───── Data supplied

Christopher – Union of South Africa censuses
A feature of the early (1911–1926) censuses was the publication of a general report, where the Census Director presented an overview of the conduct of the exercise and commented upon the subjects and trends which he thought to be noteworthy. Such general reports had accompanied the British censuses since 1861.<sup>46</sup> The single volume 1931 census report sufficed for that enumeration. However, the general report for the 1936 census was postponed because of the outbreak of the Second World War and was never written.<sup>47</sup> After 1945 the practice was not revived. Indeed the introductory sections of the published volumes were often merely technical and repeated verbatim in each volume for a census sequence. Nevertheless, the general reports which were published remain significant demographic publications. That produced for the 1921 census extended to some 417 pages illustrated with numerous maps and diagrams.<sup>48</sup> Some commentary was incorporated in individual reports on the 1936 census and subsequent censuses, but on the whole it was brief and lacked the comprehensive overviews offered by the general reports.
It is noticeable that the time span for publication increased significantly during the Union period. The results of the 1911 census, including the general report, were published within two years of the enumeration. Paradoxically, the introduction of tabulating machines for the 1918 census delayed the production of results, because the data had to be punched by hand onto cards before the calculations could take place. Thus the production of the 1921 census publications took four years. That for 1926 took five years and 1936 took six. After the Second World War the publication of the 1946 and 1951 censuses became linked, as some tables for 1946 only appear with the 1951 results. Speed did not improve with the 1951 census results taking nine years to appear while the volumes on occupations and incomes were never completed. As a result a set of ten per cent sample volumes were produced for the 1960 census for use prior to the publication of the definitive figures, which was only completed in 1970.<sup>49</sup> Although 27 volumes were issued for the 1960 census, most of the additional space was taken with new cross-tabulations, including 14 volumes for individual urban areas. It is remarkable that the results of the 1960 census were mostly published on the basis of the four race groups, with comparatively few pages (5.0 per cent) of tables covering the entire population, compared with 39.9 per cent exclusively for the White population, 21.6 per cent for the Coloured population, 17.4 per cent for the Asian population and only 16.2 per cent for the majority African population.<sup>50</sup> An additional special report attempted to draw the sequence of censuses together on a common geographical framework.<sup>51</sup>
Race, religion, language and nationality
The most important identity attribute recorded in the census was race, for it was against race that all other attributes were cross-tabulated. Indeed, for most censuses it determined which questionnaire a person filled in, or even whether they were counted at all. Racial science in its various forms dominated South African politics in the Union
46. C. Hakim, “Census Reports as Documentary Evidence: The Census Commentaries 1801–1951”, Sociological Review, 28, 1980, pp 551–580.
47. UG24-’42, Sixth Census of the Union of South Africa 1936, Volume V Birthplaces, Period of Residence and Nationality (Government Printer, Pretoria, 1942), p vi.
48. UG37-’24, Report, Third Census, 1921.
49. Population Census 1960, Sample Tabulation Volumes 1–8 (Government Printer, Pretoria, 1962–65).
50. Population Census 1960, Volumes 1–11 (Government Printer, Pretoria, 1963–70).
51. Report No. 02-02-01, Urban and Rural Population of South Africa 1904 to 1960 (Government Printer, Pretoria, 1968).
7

──────────

→ **What you need to do**: Please give the records again exactly as they are.

→ **Reply**:
Christopher – Union of South Africa censuses
A feature of the early (1911–1926) censuses was the publication of a general report, where the Census Director presented an overview of the conduct of the exercise and commented upon the subjects and trends which he thought to be noteworthy. Such general reports had accompanied the British censuses since 1861.<sup>46</sup> The single volume 1931 census report sufficed for that enumeration. However, the general report for the 1936 census was postponed because of the outbreak of the Second World War and was never written.<sup>47</sup> After 1945 the practice was not revived. Indeed the introductory sections of the published volumes were often merely technical and repeated verbatim in each volume for a census sequence. Nevertheless, the general reports which were published remain significant demographic publications. That produced for the 1921 census extended to some 417 pages illustrated with numerous maps and diagrams.<sup>48</sup> Some commentary was incorporated in individual reports on the 1936 census and subsequent censuses, but on the whole it was brief and lacked the comprehensive overviews offered by the general reports.
It is noticeable that the time span for publication increased significantly during the Union period. The results of the 1911 census, including the general report, were published within two years of the enumeration. Paradoxically, the introduction of tabulating machines for the 1918 census delayed the production of results, because the data had to be punched by hand onto cards before the calculations could take place. Thus the production of the 1921 census publications took four years. That for 1926 took five years and 1936 took six. After the Second World War the publication of the 1946 and 1951 censuses became linked, as some tables for 1946 only appear with the 1951 results. Speed did not improve with the 1951 census results taking nine years to appear while the volumes on occupations and incomes were never completed. As a result a set of ten per cent sample volumes were produced for the 1960 census for use prior to the publication of the definitive figures, which was only completed in 1970.<sup>49</sup> Although 27 volumes were issued for the 1960 census, most of the additional space was taken with new cross-tabulations, including 14 volumes for individual urban areas. It is remarkable that the results of the 1960 census were mostly published on the basis of the four race groups, with comparatively few pages (5.0 per cent) of tables covering the entire population, compared with 39.9 per cent exclusively for the White population, 21.6 per cent for the Coloured population, 17.4 per cent for the Asian population and only 16.2 per cent for the majority African population.<sup>50</sup> An additional special report attempted to draw the sequence of censuses together on a common geographical framework.<sup>51</sup>
Race, religion, language and nationality
The most important identity attribute recorded in the census was race, for it was against race that all other attributes were cross-tabulated. Indeed, for most censuses it determined which questionnaire a person filled in, or even whether they were counted at all. Racial science in its various forms dominated South African politics in the Union
46. C. Hakim, “Census Reports as Documentary Evidence: The Census Commentaries 1801–1951”, Sociological Review, 28, 1980, pp 551–580.
47. UG24-’42, Sixth Census of the Union of South Africa 1936, Volume V Birthplaces, Period of Residence and Nationality (Government Printer, Pretoria, 1942), p vi.
48. UG37-’24, Report, Third Census, 1921.
49. Population Census 1960, Sample Tabulation Volumes 1–8 (Government Printer, Pretoria, 1962–65).
50. Population Census 1960, Volumes 1–11 (Government Printer, Pretoria, 1963–70).
51. Report No. 02-02-01, Urban and Rural Population of South Africa 1904 to 1960 (Government Printer, Pretoria, 1968).
7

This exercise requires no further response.